+++ Input records
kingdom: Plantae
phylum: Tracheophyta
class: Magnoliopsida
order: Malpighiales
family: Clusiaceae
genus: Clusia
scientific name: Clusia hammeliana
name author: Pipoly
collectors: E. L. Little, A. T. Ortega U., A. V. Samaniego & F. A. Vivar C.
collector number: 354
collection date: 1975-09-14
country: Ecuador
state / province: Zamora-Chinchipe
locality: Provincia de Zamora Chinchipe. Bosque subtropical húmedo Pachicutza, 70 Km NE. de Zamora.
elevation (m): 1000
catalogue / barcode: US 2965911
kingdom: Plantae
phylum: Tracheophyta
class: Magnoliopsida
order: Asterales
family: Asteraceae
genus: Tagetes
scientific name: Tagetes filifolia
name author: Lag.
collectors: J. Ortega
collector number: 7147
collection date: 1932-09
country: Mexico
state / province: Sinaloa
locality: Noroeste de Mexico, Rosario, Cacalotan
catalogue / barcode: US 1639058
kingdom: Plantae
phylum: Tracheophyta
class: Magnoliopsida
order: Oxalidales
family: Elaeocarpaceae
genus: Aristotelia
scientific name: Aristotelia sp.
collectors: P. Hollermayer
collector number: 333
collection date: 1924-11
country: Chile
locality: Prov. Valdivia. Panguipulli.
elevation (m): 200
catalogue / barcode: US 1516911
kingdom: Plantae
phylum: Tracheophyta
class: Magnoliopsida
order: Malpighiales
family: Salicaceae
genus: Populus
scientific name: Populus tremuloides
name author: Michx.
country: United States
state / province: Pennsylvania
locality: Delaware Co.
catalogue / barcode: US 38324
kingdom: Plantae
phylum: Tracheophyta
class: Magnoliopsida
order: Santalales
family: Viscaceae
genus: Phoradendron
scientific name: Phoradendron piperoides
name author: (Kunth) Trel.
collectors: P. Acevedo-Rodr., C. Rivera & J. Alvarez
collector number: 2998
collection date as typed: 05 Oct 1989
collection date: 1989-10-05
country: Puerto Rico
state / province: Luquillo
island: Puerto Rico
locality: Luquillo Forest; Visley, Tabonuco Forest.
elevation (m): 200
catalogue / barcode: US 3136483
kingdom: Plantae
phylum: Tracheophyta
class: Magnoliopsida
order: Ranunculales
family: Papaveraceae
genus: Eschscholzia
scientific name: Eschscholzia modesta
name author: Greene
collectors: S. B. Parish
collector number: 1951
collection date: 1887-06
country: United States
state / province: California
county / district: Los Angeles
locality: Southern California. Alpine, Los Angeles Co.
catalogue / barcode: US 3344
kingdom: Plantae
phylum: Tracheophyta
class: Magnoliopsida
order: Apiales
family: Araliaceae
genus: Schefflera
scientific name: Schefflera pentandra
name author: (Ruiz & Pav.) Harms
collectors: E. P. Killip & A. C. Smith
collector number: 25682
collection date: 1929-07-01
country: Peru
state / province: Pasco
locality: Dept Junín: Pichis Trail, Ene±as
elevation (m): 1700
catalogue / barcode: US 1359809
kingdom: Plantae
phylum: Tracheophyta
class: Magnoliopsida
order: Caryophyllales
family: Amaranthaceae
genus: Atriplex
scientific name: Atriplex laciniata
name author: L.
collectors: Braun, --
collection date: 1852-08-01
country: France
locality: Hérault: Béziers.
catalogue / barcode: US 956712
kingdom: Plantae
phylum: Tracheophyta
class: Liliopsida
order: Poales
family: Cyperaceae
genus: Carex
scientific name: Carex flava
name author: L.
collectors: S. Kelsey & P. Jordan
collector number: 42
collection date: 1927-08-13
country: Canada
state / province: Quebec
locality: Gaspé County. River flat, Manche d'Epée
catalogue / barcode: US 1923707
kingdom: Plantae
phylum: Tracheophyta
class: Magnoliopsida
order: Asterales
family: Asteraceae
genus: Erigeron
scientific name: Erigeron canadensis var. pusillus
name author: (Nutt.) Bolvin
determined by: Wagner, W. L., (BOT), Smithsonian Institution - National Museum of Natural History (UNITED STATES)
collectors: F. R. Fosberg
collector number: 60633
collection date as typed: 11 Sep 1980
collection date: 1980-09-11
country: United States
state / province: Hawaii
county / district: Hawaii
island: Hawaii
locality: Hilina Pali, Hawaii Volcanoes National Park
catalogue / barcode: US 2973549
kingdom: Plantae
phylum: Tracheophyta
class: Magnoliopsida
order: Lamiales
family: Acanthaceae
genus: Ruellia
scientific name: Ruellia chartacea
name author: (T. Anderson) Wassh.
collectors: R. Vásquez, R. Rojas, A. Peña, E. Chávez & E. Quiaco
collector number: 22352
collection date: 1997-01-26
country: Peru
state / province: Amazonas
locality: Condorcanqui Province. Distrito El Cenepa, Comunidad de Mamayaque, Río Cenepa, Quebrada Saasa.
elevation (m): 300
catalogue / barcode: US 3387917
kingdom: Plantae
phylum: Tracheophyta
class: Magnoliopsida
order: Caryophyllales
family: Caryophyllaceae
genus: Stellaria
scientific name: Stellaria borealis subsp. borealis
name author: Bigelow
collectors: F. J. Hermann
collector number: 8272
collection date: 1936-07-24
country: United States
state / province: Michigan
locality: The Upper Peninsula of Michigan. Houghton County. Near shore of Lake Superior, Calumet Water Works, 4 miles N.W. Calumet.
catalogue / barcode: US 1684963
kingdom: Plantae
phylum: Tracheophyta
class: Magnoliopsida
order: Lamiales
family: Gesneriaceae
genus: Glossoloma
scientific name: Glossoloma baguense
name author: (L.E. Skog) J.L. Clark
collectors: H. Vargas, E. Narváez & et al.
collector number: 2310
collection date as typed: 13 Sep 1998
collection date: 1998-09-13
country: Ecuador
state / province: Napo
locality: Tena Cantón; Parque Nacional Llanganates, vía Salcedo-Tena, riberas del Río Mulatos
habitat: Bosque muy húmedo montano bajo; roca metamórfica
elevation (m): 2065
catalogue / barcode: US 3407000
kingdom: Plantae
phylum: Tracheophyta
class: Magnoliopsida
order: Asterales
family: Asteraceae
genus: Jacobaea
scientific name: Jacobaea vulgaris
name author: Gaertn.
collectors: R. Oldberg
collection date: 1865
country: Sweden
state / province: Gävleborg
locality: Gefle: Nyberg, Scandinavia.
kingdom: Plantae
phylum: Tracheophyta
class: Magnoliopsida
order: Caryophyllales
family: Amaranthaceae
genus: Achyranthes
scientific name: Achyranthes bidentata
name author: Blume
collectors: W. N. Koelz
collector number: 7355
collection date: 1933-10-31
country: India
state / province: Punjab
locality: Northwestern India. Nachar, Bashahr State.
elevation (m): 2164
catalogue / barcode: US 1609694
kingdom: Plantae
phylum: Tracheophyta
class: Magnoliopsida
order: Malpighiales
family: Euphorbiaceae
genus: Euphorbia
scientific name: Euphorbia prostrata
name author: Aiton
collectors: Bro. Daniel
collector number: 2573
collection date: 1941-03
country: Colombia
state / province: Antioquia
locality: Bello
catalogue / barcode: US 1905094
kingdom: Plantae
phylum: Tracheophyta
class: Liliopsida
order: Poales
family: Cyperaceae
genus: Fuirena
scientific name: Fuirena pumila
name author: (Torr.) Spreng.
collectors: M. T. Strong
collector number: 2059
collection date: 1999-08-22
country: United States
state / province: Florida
++++++
### Given instruction
Turn every line of the rows above into a Markdown table with two columns, No. and Entry. Number the lines in order and leave out any blank lines.

### Solved problem
| No. | Entry |
|---|---|
| 1 | kingdom: Plantae |
| 2 | phylum: Tracheophyta |
| 3 | class: Magnoliopsida |
| 4 | order: Malpighiales |
| 5 | family: Clusiaceae |
| 6 | genus: Clusia |
| 7 | scientific name: Clusia hammeliana |
| 8 | name author: Pipoly |
| 9 | collectors: E. L. Little, A. T. Ortega U., A. V. Samaniego & F. A. Vivar C. |
| 10 | collector number: 354 |
| 11 | collection date: 1975-09-14 |
| 12 | country: Ecuador |
| 13 | state / province: Zamora-Chinchipe |
| 14 | locality: Provincia de Zamora Chinchipe. Bosque subtropical húmedo Pachicutza, 70 Km NE. de Zamora. |
| 15 | elevation (m): 1000 |
| 16 | catalogue / barcode: US 2965911 |
| 17 | kingdom: Plantae |
| 18 | phylum: Tracheophyta |
| 19 | class: Magnoliopsida |
| 20 | order: Asterales |
| 21 | family: Asteraceae |
| 22 | genus: Tagetes |
| 23 | scientific name: Tagetes filifolia |
| 24 | name author: Lag. |
| 25 | collectors: J. Ortega |
| 26 | collector number: 7147 |
| 27 | collection date: 1932-09 |
| 28 | country: Mexico |
| 29 | state / province: Sinaloa |
| 30 | locality: Noroeste de Mexico, Rosario, Cacalotan |
| 31 | catalogue / barcode: US 1639058 |
| 32 | kingdom: Plantae |
| 33 | phylum: Tracheophyta |
| 34 | class: Magnoliopsida |
| 35 | order: Oxalidales |
| 36 | family: Elaeocarpaceae |
| 37 | genus: Aristotelia |
| 38 | scientific name: Aristotelia sp. |
| 39 | collectors: P. Hollermayer |
| 40 | collector number: 333 |
| 41 | collection date: 1924-11 |
| 42 | country: Chile |
| 43 | locality: Prov. Valdivia. Panguipulli. |
| 44 | elevation (m): 200 |
| 45 | catalogue / barcode: US 1516911 |
| 46 | kingdom: Plantae |
| 47 | phylum: Tracheophyta |
| 48 | class: Magnoliopsida |
| 49 | order: Malpighiales |
| 50 | family: Salicaceae |
| 51 | genus: Populus |
| 52 | scientific name: Populus tremuloides |
| 53 | name author: Michx. |
| 54 | country: United States |
| 55 | state / province: Pennsylvania |
| 56 | locality: Delaware Co. |
| 57 | catalogue / barcode: US 38324 |
| 58 | kingdom: Plantae |
| 59 | phylum: Tracheophyta |
| 60 | class: Magnoliopsida |
| 61 | order: Santalales |
| 62 | family: Viscaceae |
| 63 | genus: Phoradendron |
| 64 | scientific name: Phoradendron piperoides |
| 65 | name author: (Kunth) Trel. |
| 66 | collectors: P. Acevedo-Rodr., C. Rivera & J. Alvarez |
| 67 | collector number: 2998 |
| 68 | collection date as typed: 05 Oct 1989 |
| 69 | collection date: 1989-10-05 |
| 70 | country: Puerto Rico |
| 71 | state / province: Luquillo |
| 72 | island: Puerto Rico |
| 73 | locality: Luquillo Forest; Visley, Tabonuco Forest. |
| 74 | elevation (m): 200 |
| 75 | catalogue / barcode: US 3136483 |
| 76 | kingdom: Plantae |
| 77 | phylum: Tracheophyta |
| 78 | class: Magnoliopsida |
| 79 | order: Ranunculales |
| 80 | family: Papaveraceae |
| 81 | genus: Eschscholzia |
| 82 | scientific name: Eschscholzia modesta |
| 83 | name author: Greene |
| 84 | collectors: S. B. Parish |
| 85 | collector number: 1951 |
| 86 | collection date: 1887-06 |
| 87 | country: United States |
| 88 | state / province: California |
| 89 | county / district: Los Angeles |
| 90 | locality: Southern California. Alpine, Los Angeles Co. |
| 91 | catalogue / barcode: US 3344 |
| 92 | kingdom: Plantae |
| 93 | phylum: Tracheophyta |
| 94 | class: Magnoliopsida |
| 95 | order: Apiales |
| 96 | family: Araliaceae |
| 97 | genus: Schefflera |
| 98 | scientific name: Schefflera pentandra |
| 99 | name author: (Ruiz & Pav.) Harms |
| 100 | collectors: E. P. Killip & A. C. Smith |
| 101 | collector number: 25682 |
| 102 | collection date: 1929-07-01 |
| 103 | country: Peru |
| 104 | state / province: Pasco |
| 105 | locality: Dept Junín: Pichis Trail, Ene±as |
| 106 | elevation (m): 1700 |
| 107 | catalogue / barcode: US 1359809 |
| 108 | kingdom: Plantae |
| 109 | phylum: Tracheophyta |
| 110 | class: Magnoliopsida |
| 111 | order: Caryophyllales |
| 112 | family: Amaranthaceae |
| 113 | genus: Atriplex |
| 114 | scientific name: Atriplex laciniata |
| 115 | name author: L. |
| 116 | collectors: Braun, -- |
| 117 | collection date: 1852-08-01 |
| 118 | country: France |
| 119 | locality: Hérault: Béziers. |
| 120 | catalogue / barcode: US 956712 |
| 121 | kingdom: Plantae |
| 122 | phylum: Tracheophyta |
| 123 | class: Liliopsida |
| 124 | order: Poales |
| 125 | family: Cyperaceae |
| 126 | genus: Carex |
| 127 | scientific name: Carex flava |
| 128 | name author: L. |
| 129 | collectors: S. Kelsey & P. Jordan |
| 130 | collector number: 42 |
| 131 | collection date: 1927-08-13 |
| 132 | country: Canada |
| 133 | state / province: Quebec |
| 134 | locality: Gaspé County. River flat, Manche d'Epée |
| 135 | catalogue / barcode: US 1923707 |
| 136 | kingdom: Plantae |
| 137 | phylum: Tracheophyta |
| 138 | class: Magnoliopsida |
| 139 | order: Asterales |
| 140 | family: Asteraceae |
| 141 | genus: Erigeron |
| 142 | scientific name: Erigeron canadensis var. pusillus |
| 143 | name author: (Nutt.) Bolvin |
| 144 | determined by: Wagner, W. L., (BOT), Smithsonian Institution - National Museum of Natural History (UNITED STATES) |
| 145 | collectors: F. R. Fosberg |
| 146 | collector number: 60633 |
| 147 | collection date as typed: 11 Sep 1980 |
| 148 | collection date: 1980-09-11 |
| 149 | country: United States |
| 150 | state / province: Hawaii |
| 151 | county / district: Hawaii |
| 152 | island: Hawaii |
| 153 | locality: Hilina Pali, Hawaii Volcanoes National Park |
| 154 | catalogue / barcode: US 2973549 |
| 155 | kingdom: Plantae |
| 156 | phylum: Tracheophyta |
| 157 | class: Magnoliopsida |
| 158 | order: Lamiales |
| 159 | family: Acanthaceae |
| 160 | genus: Ruellia |
| 161 | scientific name: Ruellia chartacea |
| 162 | name author: (T. Anderson) Wassh. |
| 163 | collectors: R. Vásquez, R. Rojas, A. Peña, E. Chávez & E. Quiaco |
| 164 | collector number: 22352 |
| 165 | collection date: 1997-01-26 |
| 166 | country: Peru |
| 167 | state / province: Amazonas |
| 168 | locality: Condorcanqui Province. Distrito El Cenepa, Comunidad de Mamayaque, Río Cenepa, Quebrada Saasa. |
| 169 | elevation (m): 300 |
| 170 | catalogue / barcode: US 3387917 |
| 171 | kingdom: Plantae |
| 172 | phylum: Tracheophyta |
| 173 | class: Magnoliopsida |
| 174 | order: Caryophyllales |
| 175 | family: Caryophyllaceae |
| 176 | genus: Stellaria |
| 177 | scientific name: Stellaria borealis subsp. borealis |
| 178 | name author: Bigelow |
| 179 | collectors: F. J. Hermann |
| 180 | collector number: 8272 |
| 181 | collection date: 1936-07-24 |
| 182 | country: United States |
| 183 | state / province: Michigan |
| 184 | locality: The Upper Peninsula of Michigan. Houghton County. Near shore of Lake Superior, Calumet Water Works, 4 miles N.W. Calumet. |
| 185 | catalogue / barcode: US 1684963 |
| 186 | kingdom: Plantae |
| 187 | phylum: Tracheophyta |
| 188 | class: Magnoliopsida |
| 189 | order: Lamiales |
| 190 | family: Gesneriaceae |
| 191 | genus: Glossoloma |
| 192 | scientific name: Glossoloma baguense |
| 193 | name author: (L.E. Skog) J.L. Clark |
| 194 | collectors: H. Vargas, E. Narváez & et al. |
| 195 | collector number: 2310 |
| 196 | collection date as typed: 13 Sep 1998 |
| 197 | collection date: 1998-09-13 |
| 198 | country: Ecuador |
| 199 | state / province: Napo |
| 200 | locality: Tena Cantón; Parque Nacional Llanganates, vía Salcedo-Tena, riberas del Río Mulatos |
| 201 | habitat: Bosque muy húmedo montano bajo; roca metamórfica |
| 202 | elevation (m): 2065 |
| 203 | catalogue / barcode: US 3407000 |
| 204 | kingdom: Plantae |
| 205 | phylum: Tracheophyta |
| 206 | class: Magnoliopsida |
| 207 | order: Asterales |
| 208 | family: Asteraceae |
| 209 | genus: Jacobaea |
| 210 | scientific name: Jacobaea vulgaris |
| 211 | name author: Gaertn. |
| 212 | collectors: R. Oldberg |
| 213 | collection date: 1865 |
| 214 | country: Sweden |
| 215 | state / province: Gävleborg |
| 216 | locality: Gefle: Nyberg, Scandinavia. |
| 217 | kingdom: Plantae |
| 218 | phylum: Tracheophyta |
| 219 | class: Magnoliopsida |
| 220 | order: Caryophyllales |
| 221 | family: Amaranthaceae |
| 222 | genus: Achyranthes |
| 223 | scientific name: Achyranthes bidentata |
| 224 | name author: Blume |
| 225 | collectors: W. N. Koelz |
| 226 | collector number: 7355 |
| 227 | collection date: 1933-10-31 |
| 228 | country: India |
| 229 | state / province: Punjab |
| 230 | locality: Northwestern India. Nachar, Bashahr State. |
| 231 | elevation (m): 2164 |
| 232 | catalogue / barcode: US 1609694 |
| 233 | kingdom: Plantae |
| 234 | phylum: Tracheophyta |
| 235 | class: Magnoliopsida |
| 236 | order: Malpighiales |
| 237 | family: Euphorbiaceae |
| 238 | genus: Euphorbia |
| 239 | scientific name: Euphorbia prostrata |
| 240 | name author: Aiton |
| 241 | collectors: Bro. Daniel |
| 242 | collector number: 2573 |
| 243 | collection date: 1941-03 |
| 244 | country: Colombia |
| 245 | state / province: Antioquia |
| 246 | locality: Bello |
| 247 | catalogue / barcode: US 1905094 |
| 248 | kingdom: Plantae |
| 249 | phylum: Tracheophyta |
| 250 | class: Liliopsida |
| 251 | order: Poales |
| 252 | family: Cyperaceae |
| 253 | genus: Fuirena |
| 254 | scientific name: Fuirena pumila |
| 255 | name author: (Torr.) Spreng. |
| 256 | collectors: M. T. Strong |
| 257 | collector number: 2059 |
| 258 | collection date: 1999-08-22 |
| 259 | country: United States |
| 260 | state / province: Florida |